BINGAR.ID – Kalau saya amati, Publik dihadapkan pada keterkejutan yang luar biasa melihat para politisi berseteru satu sama lain direpublik ini. Bagaimana publik tidak terkejut, coba saja kita lihat akhir-akhir ini bagaimana tingkah pola mereka. Dulu mereka kawan, kini menjadi lawan. Dulu mereka menghujat kini menjilat habis-habisan.
Katanya dalam politik itu hal biasa, politik memang begitu, “tidak ada kawan abadi yang ada hanya kepentingan“. Ya boleh saja bilang begitu, dengan harapan lewat istilah itu, diupayakan agar publik mewajarkan tindakan mereka. Cuman, apakah iya se-liar itu mereka menampilkan watak aslinya. Bukankah yang ingin diraih oleh mereka politisi itu sebuah privilege?, tidak mungkin yang mereka cari adalah cibiran dan umpatan.

------

Instruksi A >>
Susun baris-baris catatan di bawah sebagai daftar JSON berisi string, satu string per baris dan tanpa baris kosong, mulai dari baris yang memuat "Johor Darul Ta'zim | Player 1: Leandro" dan berakhir pada baris yang memuat "- row: Petaling Jaya City", termasuk kedua baris tersebut.

Entri Data >>
------

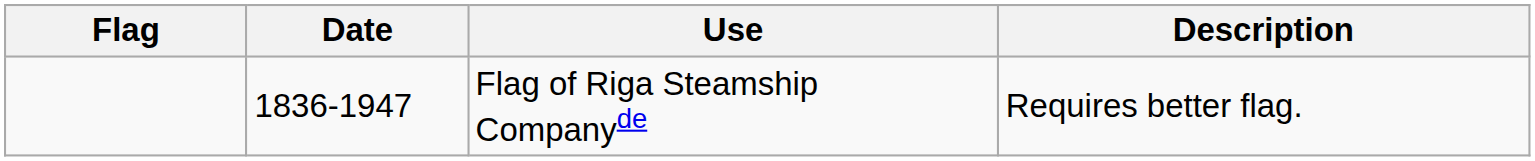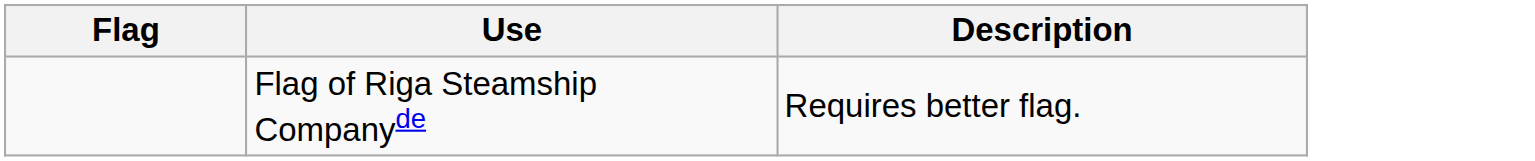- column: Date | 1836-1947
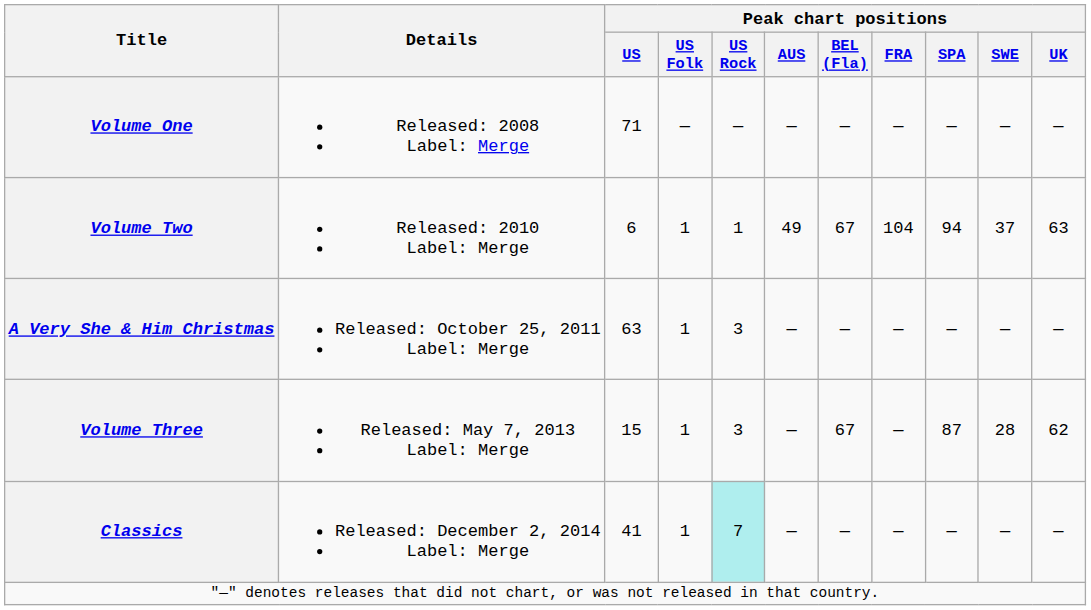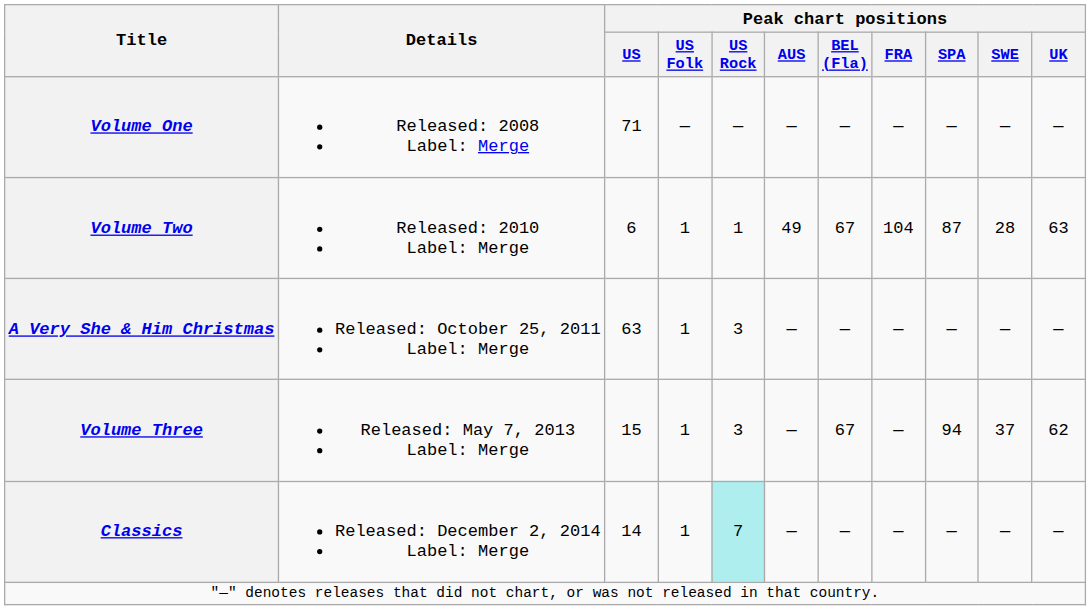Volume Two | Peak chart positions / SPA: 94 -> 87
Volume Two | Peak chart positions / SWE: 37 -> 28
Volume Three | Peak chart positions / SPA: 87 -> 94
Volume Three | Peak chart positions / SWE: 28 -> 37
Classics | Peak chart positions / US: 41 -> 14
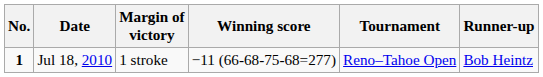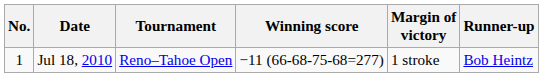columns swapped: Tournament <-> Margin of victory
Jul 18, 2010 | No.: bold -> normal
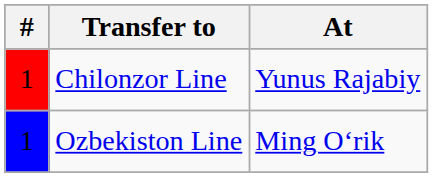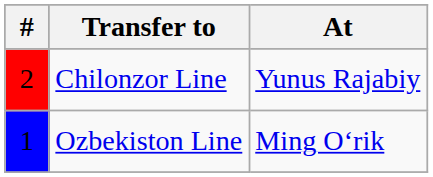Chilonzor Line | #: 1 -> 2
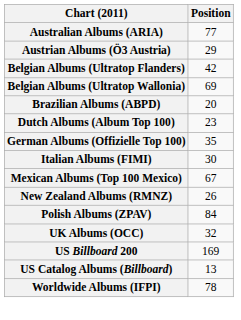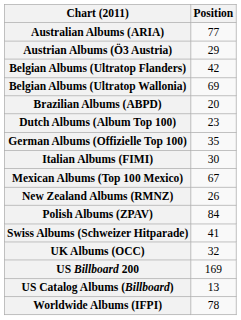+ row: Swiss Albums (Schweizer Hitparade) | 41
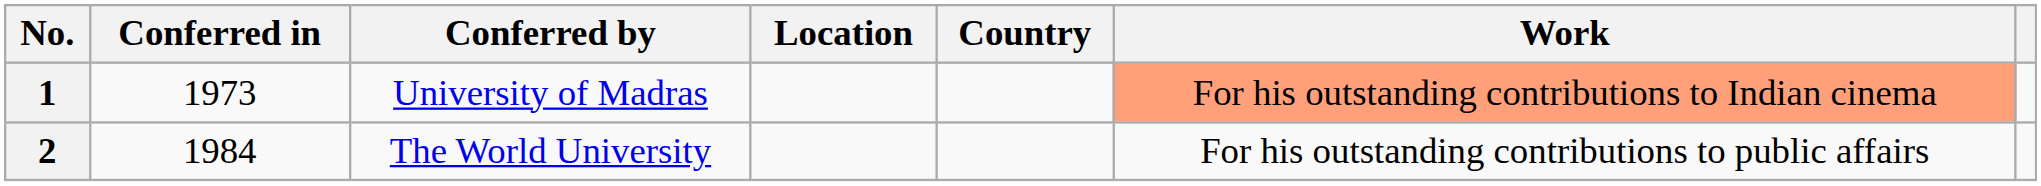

------

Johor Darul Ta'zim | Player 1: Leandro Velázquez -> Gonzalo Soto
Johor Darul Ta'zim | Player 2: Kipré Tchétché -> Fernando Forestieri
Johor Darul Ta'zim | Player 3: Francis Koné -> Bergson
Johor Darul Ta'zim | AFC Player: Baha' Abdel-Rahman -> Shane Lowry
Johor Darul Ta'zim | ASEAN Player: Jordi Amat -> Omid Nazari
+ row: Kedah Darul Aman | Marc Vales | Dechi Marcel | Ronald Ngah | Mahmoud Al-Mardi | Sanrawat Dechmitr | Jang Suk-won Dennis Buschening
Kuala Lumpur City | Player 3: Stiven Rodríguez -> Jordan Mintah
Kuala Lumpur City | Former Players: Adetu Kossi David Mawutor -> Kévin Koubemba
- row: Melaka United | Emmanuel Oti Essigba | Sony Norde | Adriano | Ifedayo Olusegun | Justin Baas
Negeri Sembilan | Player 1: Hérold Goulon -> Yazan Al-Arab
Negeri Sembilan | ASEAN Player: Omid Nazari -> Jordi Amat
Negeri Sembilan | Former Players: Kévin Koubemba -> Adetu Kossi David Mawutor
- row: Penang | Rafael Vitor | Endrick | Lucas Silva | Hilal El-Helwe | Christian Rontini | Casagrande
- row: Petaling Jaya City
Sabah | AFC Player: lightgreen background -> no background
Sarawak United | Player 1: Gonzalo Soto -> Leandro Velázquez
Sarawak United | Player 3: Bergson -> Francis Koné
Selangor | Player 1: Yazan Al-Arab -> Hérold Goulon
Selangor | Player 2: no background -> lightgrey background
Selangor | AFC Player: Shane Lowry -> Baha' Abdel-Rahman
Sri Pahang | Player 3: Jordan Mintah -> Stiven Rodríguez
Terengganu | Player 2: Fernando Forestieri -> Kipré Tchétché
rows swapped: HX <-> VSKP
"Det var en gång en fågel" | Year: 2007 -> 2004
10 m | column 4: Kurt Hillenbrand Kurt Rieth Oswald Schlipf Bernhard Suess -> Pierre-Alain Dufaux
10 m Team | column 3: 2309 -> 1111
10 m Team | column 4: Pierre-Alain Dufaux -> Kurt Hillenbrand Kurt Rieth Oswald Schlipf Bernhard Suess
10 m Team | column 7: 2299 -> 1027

------

Instruksi B >>
Tulis kembali bagian halaman di atas mulai dari "BINGAR.ID – Kalau" dan berakhir pada "cibiran dan umpatan.", lalu ganti "politisi" dengan "politikus".

Jawaban A >>
[
  "Johor Darul Ta'zim | Player 1: Leandro Velázquez -> Gonzalo Soto",
  "Johor Darul Ta'zim | Player 2: Kipré Tchétché -> Fernando Forestieri",
  "Johor Darul Ta'zim | Player 3: Francis Koné -> Bergson",
  "Johor Darul Ta'zim | AFC Player: Baha' Abdel-Rahman -> Shane Lowry",
  "Johor Darul Ta'zim | ASEAN Player: Jordi Amat -> Omid Nazari",
  "+ row: Kedah Darul Aman | Marc Vales | Dechi Marcel | Ronald Ngah | Mahmoud Al-Mardi | Sanrawat Dechmitr | Jang Suk-won Dennis Buschening",
  "Kuala Lumpur City | Player 3: Stiven Rodríguez -> Jordan Mintah",
  "Kuala Lumpur City | Former Players: Adetu Kossi David Mawutor -> Kévin Koubemba",
  "- row: Melaka United | Emmanuel Oti Essigba | Sony Norde | Adriano | Ifedayo Olusegun | Justin Baas",
  "Negeri Sembilan | Player 1: Hérold Goulon -> Yazan Al-Arab",
  "Negeri Sembilan | ASEAN Player: Omid Nazari -> Jordi Amat",
  "Negeri Sembilan | Former Players: Kévin Koubemba -> Adetu Kossi David Mawutor",
  "- row: Penang | Rafael Vitor | Endrick | Lucas Silva | Hilal El-Helwe | Christian Rontini | Casagrande",
  "- row: Petaling Jaya City"
]

Jawaban B >>
BINGAR.ID – Kalau saya amati, Publik dihadapkan pada keterkejutan yang luar biasa melihat para politikus berseteru satu sama lain direpublik ini. Bagaimana publik tidak terkejut, coba saja kita lihat akhir-akhir ini bagaimana tingkah pola mereka. Dulu mereka kawan, kini menjadi lawan. Dulu mereka menghujat kini menjilat habis-habisan.
Katanya dalam politik itu hal biasa, politik memang begitu, “tidak ada kawan abadi yang ada hanya kepentingan“. Ya boleh saja bilang begitu, dengan harapan lewat istilah itu, diupayakan agar publik mewajarkan tindakan mereka. Cuman, apakah iya se-liar itu mereka menampilkan watak aslinya. Bukankah yang ingin diraih oleh mereka politikus itu sebuah privilege?, tidak mungkin yang mereka cari adalah cibiran dan umpatan.